> _Task instructions_:
Using the listing below, keep only the lines with the word "each" and copy them.

--------------------------------

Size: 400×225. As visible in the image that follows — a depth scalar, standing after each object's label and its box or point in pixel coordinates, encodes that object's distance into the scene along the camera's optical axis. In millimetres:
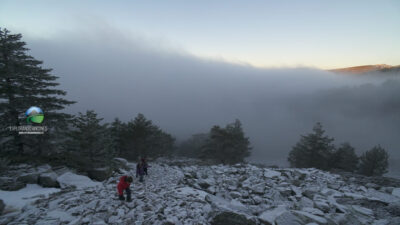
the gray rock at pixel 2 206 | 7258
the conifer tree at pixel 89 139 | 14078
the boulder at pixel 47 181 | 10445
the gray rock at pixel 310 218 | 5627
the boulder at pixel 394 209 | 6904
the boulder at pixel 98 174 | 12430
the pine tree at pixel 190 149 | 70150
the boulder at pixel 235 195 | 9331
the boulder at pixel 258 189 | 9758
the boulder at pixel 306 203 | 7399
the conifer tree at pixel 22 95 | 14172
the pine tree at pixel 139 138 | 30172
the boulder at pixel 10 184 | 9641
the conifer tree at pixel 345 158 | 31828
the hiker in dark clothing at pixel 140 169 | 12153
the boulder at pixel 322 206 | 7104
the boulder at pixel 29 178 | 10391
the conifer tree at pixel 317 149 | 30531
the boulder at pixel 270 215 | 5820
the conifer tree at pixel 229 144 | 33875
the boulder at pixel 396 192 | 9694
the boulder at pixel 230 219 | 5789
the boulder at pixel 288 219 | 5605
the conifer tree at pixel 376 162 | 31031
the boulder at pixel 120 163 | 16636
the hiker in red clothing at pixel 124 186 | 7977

--------------------------------

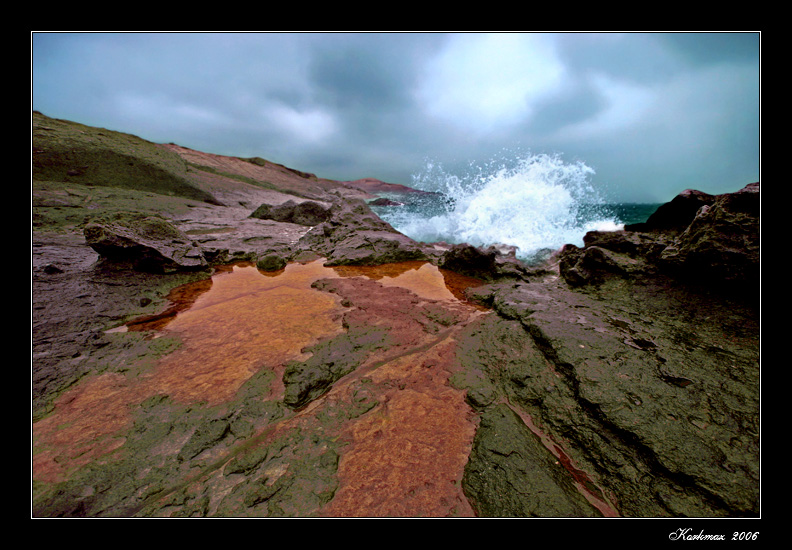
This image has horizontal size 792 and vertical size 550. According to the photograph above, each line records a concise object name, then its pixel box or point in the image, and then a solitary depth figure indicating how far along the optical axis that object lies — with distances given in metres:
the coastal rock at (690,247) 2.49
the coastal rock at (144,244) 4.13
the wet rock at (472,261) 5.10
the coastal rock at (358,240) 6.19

--------------------------------

> _Exercise output_:
Size: 400×225. As visible in the image that follows — a depth scalar, standing after each object's label and its box or point in pixel coordinates, encodes that object's distance into the scene along the camera's optical axis. In millimetres:
This image has horizontal size 792 and vertical size 550. According to the photograph above, each line records a concise object name, then its pixel box or point in the image, and then a solitary depth figure indicating how far along the optical axis that object lies — with distances given in metres:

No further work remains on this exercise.